La historiadora ha escogido, como encabezamiento de uno de los epígrafes de su trabajo, una cita del periódico socialista 'La Lucha de Clases'. Así describían la situación aquellos redactores de 1894: «Hay en Bilbao dos tipos de prostitución: una, la clásica, para el proletariado y otra para los burgueses, que tiene su mejor mercado en la calle Correo. Allí acuden modistillas, planchadoras, sombrereras, cigarreras, y tantas otras más, atraídas por las falaces palabras de los corrompidos burgueses (...), y allá van en tropel, como las moscas del cuento, toda esa falange de señoritos desvergonzados, hábiles solo en el arte de engañar muchachas». Tal como dejaban ver los periodistas, las trabajadoras más pobres se veían abocadas muchas veces a prostituirse. Era una época de profunda división social, con una «feminización de la pobreza» que, cuando las cosas se torcían, «convertía la viudez, la orfandad y la soltería en la antesala de la prostitución».

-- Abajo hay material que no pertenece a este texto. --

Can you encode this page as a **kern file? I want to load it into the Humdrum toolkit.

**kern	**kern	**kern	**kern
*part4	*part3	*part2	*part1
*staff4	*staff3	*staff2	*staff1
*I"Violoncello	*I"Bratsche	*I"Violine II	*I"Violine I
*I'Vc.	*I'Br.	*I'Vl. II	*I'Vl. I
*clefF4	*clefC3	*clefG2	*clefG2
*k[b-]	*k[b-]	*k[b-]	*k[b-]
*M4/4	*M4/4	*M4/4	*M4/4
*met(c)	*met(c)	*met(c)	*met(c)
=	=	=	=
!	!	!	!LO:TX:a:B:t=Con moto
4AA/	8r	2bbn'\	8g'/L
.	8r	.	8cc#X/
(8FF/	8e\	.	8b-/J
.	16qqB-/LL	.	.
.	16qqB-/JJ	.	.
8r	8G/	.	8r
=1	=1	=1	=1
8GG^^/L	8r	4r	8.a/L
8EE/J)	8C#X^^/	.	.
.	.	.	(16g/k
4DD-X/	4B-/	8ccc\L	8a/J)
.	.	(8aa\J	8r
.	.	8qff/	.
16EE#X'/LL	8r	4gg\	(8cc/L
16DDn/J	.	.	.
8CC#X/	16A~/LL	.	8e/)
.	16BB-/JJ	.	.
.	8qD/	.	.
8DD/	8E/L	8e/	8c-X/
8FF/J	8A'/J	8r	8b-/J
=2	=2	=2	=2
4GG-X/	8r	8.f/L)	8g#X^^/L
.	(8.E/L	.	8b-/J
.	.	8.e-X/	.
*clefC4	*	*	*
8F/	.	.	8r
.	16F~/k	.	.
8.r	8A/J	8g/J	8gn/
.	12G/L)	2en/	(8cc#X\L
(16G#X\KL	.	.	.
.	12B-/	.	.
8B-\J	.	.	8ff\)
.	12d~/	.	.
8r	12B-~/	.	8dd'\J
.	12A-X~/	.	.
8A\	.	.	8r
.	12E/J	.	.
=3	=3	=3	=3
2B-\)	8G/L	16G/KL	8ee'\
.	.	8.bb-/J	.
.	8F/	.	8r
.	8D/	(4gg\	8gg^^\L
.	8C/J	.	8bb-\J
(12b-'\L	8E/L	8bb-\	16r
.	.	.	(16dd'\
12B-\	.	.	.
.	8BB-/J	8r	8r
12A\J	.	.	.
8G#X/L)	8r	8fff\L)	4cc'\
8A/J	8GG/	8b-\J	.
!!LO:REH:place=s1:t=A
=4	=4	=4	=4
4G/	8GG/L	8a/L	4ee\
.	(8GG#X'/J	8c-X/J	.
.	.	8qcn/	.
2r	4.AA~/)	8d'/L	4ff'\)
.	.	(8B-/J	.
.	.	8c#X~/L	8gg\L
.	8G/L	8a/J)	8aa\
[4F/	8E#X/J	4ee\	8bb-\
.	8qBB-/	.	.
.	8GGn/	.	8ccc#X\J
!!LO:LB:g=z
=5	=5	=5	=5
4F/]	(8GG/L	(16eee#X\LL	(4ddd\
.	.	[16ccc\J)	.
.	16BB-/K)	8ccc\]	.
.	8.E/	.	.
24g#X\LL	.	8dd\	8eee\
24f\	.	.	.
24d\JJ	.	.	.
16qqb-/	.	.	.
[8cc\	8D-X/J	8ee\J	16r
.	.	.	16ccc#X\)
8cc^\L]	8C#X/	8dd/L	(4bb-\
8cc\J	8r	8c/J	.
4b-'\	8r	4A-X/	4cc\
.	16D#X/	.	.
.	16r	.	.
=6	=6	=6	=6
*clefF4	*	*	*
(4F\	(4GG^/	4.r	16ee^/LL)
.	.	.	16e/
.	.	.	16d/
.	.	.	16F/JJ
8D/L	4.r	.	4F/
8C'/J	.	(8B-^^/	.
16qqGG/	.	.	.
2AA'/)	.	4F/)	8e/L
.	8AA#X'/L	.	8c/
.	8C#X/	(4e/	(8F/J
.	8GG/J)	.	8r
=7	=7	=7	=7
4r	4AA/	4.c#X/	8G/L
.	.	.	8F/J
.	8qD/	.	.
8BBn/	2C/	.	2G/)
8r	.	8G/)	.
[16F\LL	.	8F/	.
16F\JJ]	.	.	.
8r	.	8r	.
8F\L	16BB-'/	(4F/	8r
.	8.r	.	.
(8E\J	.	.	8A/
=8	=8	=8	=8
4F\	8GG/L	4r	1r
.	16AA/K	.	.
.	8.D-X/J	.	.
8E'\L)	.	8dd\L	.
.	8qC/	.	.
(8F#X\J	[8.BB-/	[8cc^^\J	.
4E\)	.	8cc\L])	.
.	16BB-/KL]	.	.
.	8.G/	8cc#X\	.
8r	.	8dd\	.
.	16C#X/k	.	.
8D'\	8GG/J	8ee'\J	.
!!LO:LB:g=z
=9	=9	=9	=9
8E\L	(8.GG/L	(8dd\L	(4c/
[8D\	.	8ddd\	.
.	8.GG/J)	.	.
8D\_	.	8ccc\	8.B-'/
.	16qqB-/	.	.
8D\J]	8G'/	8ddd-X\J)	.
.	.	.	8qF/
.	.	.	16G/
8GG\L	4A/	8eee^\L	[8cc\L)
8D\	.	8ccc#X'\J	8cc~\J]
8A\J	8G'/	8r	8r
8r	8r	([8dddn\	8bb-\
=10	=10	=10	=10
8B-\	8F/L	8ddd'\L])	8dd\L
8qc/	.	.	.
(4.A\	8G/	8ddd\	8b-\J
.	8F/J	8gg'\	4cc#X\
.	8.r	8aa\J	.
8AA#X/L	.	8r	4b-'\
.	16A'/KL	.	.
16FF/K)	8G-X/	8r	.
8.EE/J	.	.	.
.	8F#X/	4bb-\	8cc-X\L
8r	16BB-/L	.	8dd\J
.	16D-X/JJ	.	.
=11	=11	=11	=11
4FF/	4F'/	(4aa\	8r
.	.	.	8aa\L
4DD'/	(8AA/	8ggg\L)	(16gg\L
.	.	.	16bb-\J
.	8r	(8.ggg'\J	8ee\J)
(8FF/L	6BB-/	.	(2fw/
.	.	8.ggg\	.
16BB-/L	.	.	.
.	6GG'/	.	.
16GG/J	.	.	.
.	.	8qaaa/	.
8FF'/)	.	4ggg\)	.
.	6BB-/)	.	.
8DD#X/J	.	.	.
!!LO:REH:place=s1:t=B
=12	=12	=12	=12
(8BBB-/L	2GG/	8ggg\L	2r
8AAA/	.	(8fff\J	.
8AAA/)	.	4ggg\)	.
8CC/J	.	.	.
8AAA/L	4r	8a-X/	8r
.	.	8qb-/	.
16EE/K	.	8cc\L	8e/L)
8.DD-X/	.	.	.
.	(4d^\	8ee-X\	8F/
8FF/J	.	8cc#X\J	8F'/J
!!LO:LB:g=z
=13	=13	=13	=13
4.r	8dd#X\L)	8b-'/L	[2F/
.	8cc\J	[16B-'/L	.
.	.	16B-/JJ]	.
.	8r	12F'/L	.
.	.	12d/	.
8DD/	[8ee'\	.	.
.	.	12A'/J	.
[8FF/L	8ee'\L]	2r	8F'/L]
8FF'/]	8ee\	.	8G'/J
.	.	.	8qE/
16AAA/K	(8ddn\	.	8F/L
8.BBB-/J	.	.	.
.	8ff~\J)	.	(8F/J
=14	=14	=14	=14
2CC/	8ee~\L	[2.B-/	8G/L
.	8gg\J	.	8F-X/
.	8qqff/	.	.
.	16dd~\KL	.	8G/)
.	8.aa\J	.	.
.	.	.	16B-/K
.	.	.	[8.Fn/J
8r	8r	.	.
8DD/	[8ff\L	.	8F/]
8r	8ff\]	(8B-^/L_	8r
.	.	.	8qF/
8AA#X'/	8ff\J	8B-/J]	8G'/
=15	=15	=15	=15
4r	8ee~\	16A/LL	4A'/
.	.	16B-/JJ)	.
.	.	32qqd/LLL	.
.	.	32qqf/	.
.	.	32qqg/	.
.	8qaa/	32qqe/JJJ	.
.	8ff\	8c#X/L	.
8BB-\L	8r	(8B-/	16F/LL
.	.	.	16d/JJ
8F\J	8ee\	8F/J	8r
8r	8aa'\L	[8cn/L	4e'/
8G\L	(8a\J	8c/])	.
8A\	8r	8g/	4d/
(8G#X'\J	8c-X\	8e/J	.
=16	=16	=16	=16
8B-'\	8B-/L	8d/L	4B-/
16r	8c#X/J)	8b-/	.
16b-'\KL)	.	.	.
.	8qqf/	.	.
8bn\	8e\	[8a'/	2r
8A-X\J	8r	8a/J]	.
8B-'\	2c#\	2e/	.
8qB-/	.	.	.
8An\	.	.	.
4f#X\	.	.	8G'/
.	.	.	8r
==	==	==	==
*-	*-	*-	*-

Muchas de las trabajadoras sexuales de la época habían estado empleadas anteriormente como criadas, aunque también había modistas y, desde luego, jóvenes que desempeñaban humildes tareas portuarias y que estaban más que acostumbradas a una vida miserable. Marina Segovia recoge los nombres y circunstancias de algunas de aquellas mujeres, como un grupo que fue encarcelado en julio de 1849 por ejercer la prostitución: Leoncia Avellano, una carguera huérfana de veinticuatro años que no podía permitirse una posada y solo ocasionalmente podía dormir en casa de su hermano, cordelero; la alavesa Engracieta Unzueta, también carguera, que vagabundeaba con algunas compañeras por El Arenal; Manuela Susaeta, lavandera viuda de Deusto, que hacía la colada a soldados pero ni siquiera podía costearse una habitación, o Dominga Malax, jornalera en una fábrica de alfileres, entre otras. Sus vecinos y familiares «declararon a su favor diciendo que, aunque se prostituían, no lo hacían en público y no suscitaban escándalo», y el caso finalmente se sobreseyó.